_WORK INSTRUCTION:_
Among the entries that follow, the required portion opens with the line containing "thumb tip: (188, 215)" and closes with the line containing "pinky tip: (141, 254)". Give that portion again exactly, and nothing else.

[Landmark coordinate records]
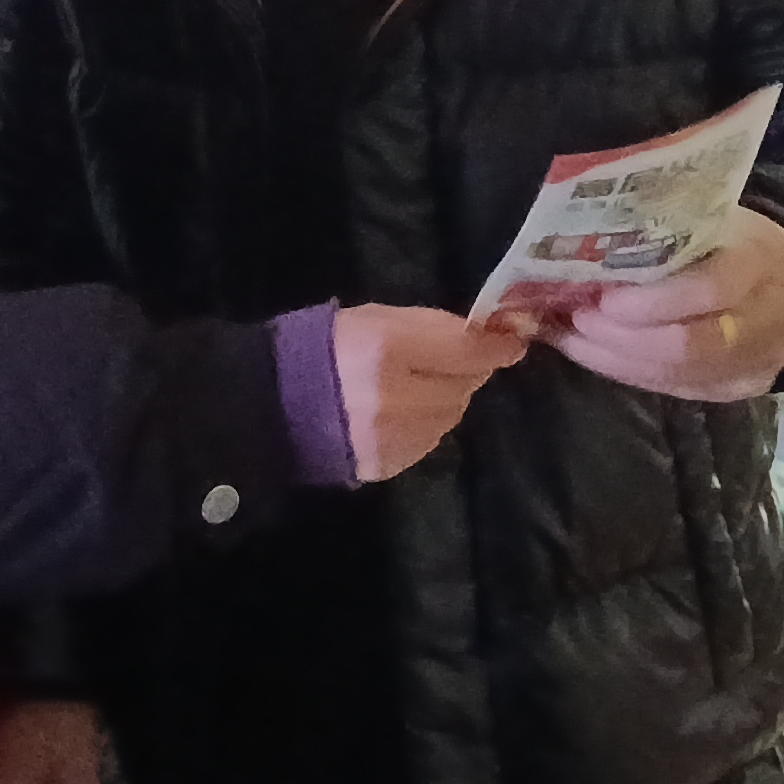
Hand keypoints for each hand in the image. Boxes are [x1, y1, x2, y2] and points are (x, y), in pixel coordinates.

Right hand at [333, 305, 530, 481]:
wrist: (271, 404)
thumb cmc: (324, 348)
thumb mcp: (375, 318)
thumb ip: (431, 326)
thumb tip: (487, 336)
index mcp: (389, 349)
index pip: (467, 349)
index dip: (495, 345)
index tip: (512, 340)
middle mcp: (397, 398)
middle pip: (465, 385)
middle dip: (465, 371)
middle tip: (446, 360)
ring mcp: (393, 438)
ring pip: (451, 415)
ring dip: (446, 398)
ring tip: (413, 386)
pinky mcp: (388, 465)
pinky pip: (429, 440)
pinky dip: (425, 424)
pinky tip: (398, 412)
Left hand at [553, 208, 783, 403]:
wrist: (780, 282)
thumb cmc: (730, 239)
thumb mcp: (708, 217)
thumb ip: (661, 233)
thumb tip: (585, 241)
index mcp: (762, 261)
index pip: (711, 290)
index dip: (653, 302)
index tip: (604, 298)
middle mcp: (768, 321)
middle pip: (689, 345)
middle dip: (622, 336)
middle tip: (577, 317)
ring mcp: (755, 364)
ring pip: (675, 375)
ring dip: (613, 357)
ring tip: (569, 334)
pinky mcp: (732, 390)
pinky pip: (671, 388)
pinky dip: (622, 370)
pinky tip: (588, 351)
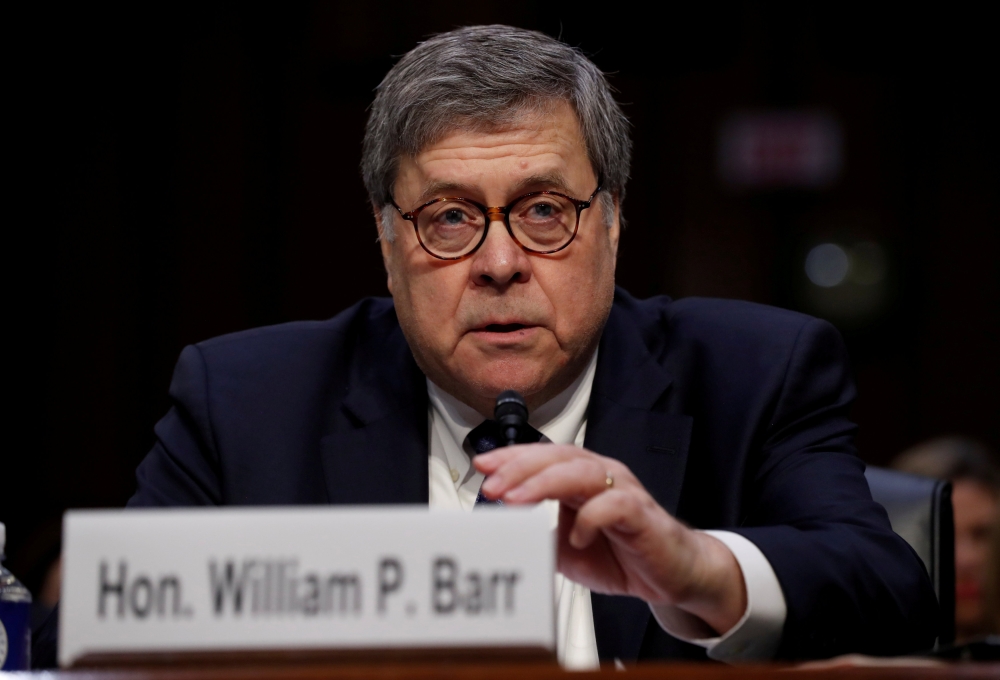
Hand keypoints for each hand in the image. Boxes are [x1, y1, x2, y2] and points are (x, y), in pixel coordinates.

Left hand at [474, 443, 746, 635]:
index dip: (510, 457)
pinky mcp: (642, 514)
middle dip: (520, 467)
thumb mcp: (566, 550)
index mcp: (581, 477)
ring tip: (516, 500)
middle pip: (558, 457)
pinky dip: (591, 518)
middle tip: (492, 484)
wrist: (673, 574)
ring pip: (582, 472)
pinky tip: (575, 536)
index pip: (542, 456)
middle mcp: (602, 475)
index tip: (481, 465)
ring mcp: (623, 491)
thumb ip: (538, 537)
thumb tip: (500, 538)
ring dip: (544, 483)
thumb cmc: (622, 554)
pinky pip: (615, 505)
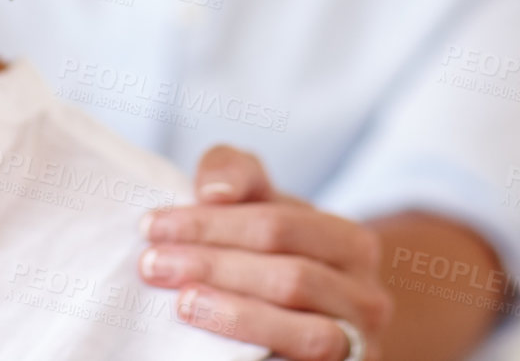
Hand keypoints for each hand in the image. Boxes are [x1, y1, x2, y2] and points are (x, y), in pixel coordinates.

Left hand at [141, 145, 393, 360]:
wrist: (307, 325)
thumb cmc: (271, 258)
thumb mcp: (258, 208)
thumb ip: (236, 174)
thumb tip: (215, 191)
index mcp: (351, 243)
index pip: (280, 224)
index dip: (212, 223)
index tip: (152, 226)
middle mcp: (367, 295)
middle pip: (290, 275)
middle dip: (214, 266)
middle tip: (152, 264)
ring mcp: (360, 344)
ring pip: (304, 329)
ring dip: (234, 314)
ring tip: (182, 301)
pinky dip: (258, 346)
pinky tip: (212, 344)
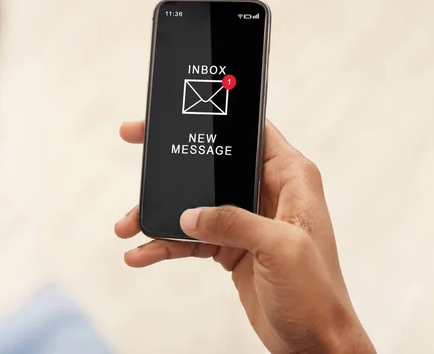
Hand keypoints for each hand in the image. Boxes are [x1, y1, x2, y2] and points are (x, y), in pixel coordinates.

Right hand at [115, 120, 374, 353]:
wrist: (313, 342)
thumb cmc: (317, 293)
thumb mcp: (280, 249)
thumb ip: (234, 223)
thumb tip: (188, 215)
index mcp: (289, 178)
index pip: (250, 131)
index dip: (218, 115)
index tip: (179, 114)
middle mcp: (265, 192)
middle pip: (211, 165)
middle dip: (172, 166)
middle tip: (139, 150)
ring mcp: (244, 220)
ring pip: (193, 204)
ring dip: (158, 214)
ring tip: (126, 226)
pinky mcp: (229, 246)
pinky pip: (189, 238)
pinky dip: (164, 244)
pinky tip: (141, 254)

--

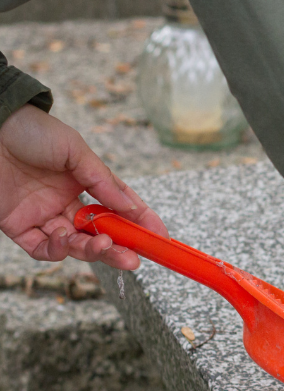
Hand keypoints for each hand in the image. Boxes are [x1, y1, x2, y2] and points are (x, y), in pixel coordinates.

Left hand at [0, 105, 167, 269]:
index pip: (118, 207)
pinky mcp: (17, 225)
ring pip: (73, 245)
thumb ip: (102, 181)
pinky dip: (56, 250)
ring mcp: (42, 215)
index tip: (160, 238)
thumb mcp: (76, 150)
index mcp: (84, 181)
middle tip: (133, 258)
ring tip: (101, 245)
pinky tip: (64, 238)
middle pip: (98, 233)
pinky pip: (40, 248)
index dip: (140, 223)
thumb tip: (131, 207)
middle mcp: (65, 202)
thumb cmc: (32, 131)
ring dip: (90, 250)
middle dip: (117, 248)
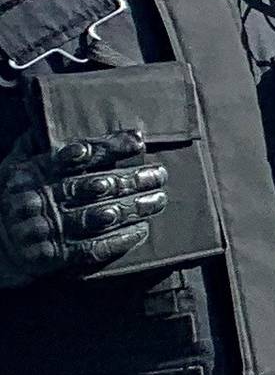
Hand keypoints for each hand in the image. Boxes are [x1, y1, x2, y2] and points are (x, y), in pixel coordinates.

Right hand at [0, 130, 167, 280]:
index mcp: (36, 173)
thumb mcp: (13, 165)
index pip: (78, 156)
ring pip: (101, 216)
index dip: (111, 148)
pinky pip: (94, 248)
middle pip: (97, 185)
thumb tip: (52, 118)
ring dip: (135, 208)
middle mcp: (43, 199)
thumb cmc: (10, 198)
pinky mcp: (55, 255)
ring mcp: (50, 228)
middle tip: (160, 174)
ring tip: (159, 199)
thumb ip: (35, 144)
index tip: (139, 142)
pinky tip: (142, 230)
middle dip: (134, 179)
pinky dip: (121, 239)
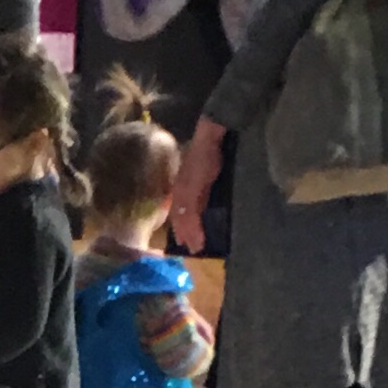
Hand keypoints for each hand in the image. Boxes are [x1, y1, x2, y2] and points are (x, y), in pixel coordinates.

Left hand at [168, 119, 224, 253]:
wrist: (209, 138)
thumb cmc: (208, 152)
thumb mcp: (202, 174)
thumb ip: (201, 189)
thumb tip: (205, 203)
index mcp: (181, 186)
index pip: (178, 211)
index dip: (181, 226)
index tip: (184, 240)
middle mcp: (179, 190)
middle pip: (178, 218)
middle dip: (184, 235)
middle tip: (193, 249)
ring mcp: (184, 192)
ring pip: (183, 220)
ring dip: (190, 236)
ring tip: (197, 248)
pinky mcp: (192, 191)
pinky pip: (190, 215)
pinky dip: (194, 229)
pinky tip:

_ANSWER:_
thumb tip: (188, 215)
index mcp: (289, 178)
index pip: (250, 131)
index dip: (218, 115)
index tip: (179, 114)
middle mcp: (265, 192)
middle pip: (211, 165)
middle dip: (172, 166)
middle tip: (139, 150)
ring mcp: (244, 220)
ring pip: (193, 204)
ring dip: (158, 214)
ring tip: (126, 226)
pinky mcp: (229, 246)
pinky pip: (189, 238)
pinky dip: (164, 244)
pinky tip: (141, 254)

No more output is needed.